The case is notable for a reason the fine does not capture: Cox was pitching active listening to advertisers as a real product. Advertisers were purchasing it believing they were paying for ambient surveillance. If it had been real, it would have been one of the most invasive commercial surveillance practices ever deployed at scale. The fact that it was fraud is reassuring in one sense and alarming in another — it reveals that the market was willing to buy.

What the FTC Is Building

These two cases, alongside earlier actions against data brokers selling location data to law enforcement and the GM/OnStar settlement in California, represent a patchwork enforcement approach to commercial surveillance. There is no comprehensive federal framework. The FTC is using Section 5 unfairness doctrine — a flexible but administratively constrained tool — to establish case-by-case precedents.

The limitation of this approach is that it is reactive and individual. Each enforcement action addresses one company’s specific practice after the harm has occurred. The broader market for location data continues operating, with brokers adjusting slightly to avoid the specific practice the latest settlement targeted.
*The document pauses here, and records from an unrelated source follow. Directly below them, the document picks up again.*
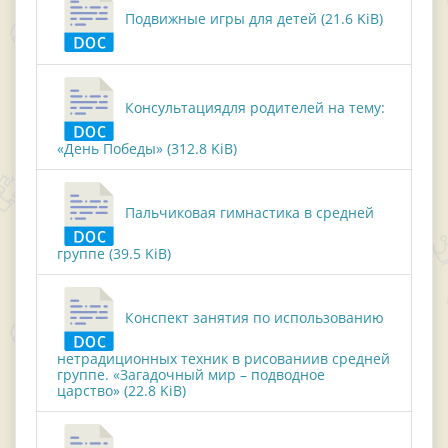
Подвижные игры для детей (21.6 KiB)
Консультациядля родителей на тему:
«День Победы» (312.8 KiB)
Пальчиковая гимнастика в средней
группе (39.5 KiB)
Конспект занятия по использованию
нетрадиционных техник в рисованиив средней
группе. «Загадочный мир – подводное
царство» (22.8 KiB)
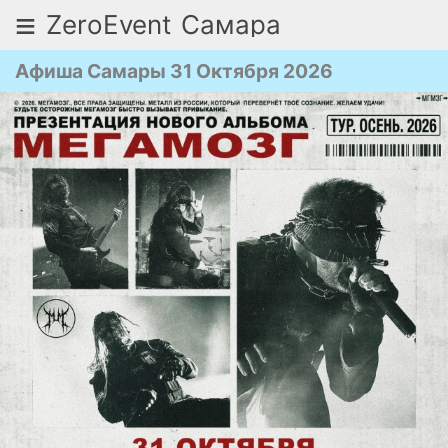
≡
ZeroEvent
Самара
Афиша Самары 31 Октября 2026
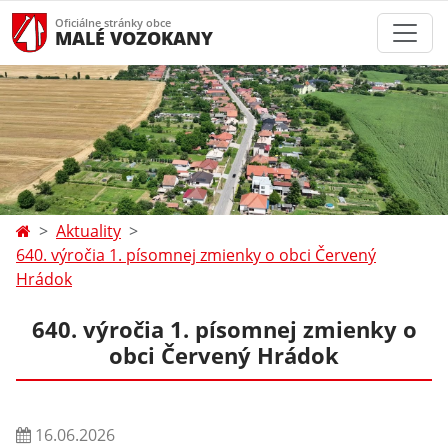
Oficiálne stránky obce
MALÉ VOZOKANY
Aktuality
640. výročia 1. písomnej zmienky o obci Červený
Hrádok
640. výročia 1. písomnej zmienky o
obci Červený Hrádok
16.06.2026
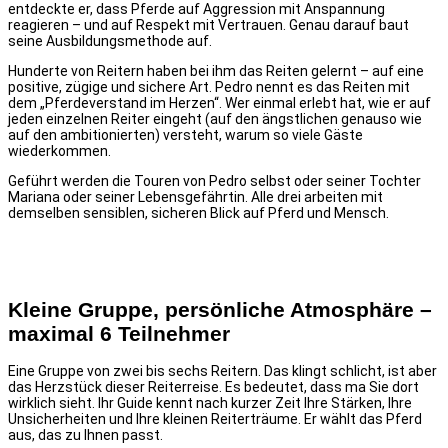
entdeckte er, dass Pferde auf Aggression mit Anspannung
reagieren – und auf Respekt mit Vertrauen. Genau darauf baut
seine Ausbildungsmethode auf.
Hunderte von Reitern haben bei ihm das Reiten gelernt – auf eine
positive, zügige und sichere Art. Pedro nennt es das Reiten mit
dem „Pferdeverstand im Herzen“. Wer einmal erlebt hat, wie er auf
jeden einzelnen Reiter eingeht (auf den ängstlichen genauso wie
auf den ambitionierten) versteht, warum so viele Gäste
wiederkommen.
Geführt werden die Touren von Pedro selbst oder seiner Tochter
Mariana oder seiner Lebensgefährtin. Alle drei arbeiten mit
demselben sensiblen, sicheren Blick auf Pferd und Mensch.
Kleine Gruppe, persönliche Atmosphäre –
maximal 6 Teilnehmer
Eine Gruppe von zwei bis sechs Reitern. Das klingt schlicht, ist aber
das Herzstück dieser Reiterreise. Es bedeutet, dass ma Sie dort
wirklich sieht. Ihr Guide kennt nach kurzer Zeit Ihre Stärken, Ihre
Unsicherheiten und Ihre kleinen Reiterträume. Er wählt das Pferd
aus, das zu Ihnen passt.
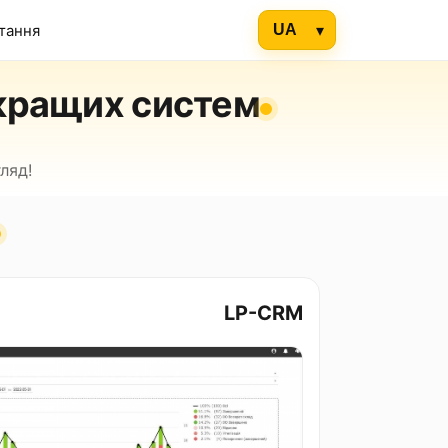
итання
 кращих систем
ляд!
LP-CRM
The FTC has been attempting to promulgate a general commercial surveillance rule through formal rulemaking since 2022. Progress has been slow and the regulatory environment in 2026 is not favourable to broad new rules. In the meantime, the enforcement actions serve as market signals even if they do not constitute a comprehensive prohibition.

For consumers, the Kochava case offers one concrete update: the FTC has formally articulated that location data linked to sensitive venues is in a different risk category than general mobility data, and that selling it is a legally cognisable harm. That framing is useful in regulatory advocacy, litigation, and in pushing app stores and mobile operating systems to tighten location data access defaults.

The immediate practical protection for individuals remains the same as it has been: limit location permission grants to apps that genuinely require them, prefer “only while using” over “always on,” and treat the default settings on any app requesting location access as a negotiation rather than a given.


FTC v. Kochava and the Cox Media Group settlement are available at ftc.gov. The Kochava settlement was announced in May 2026.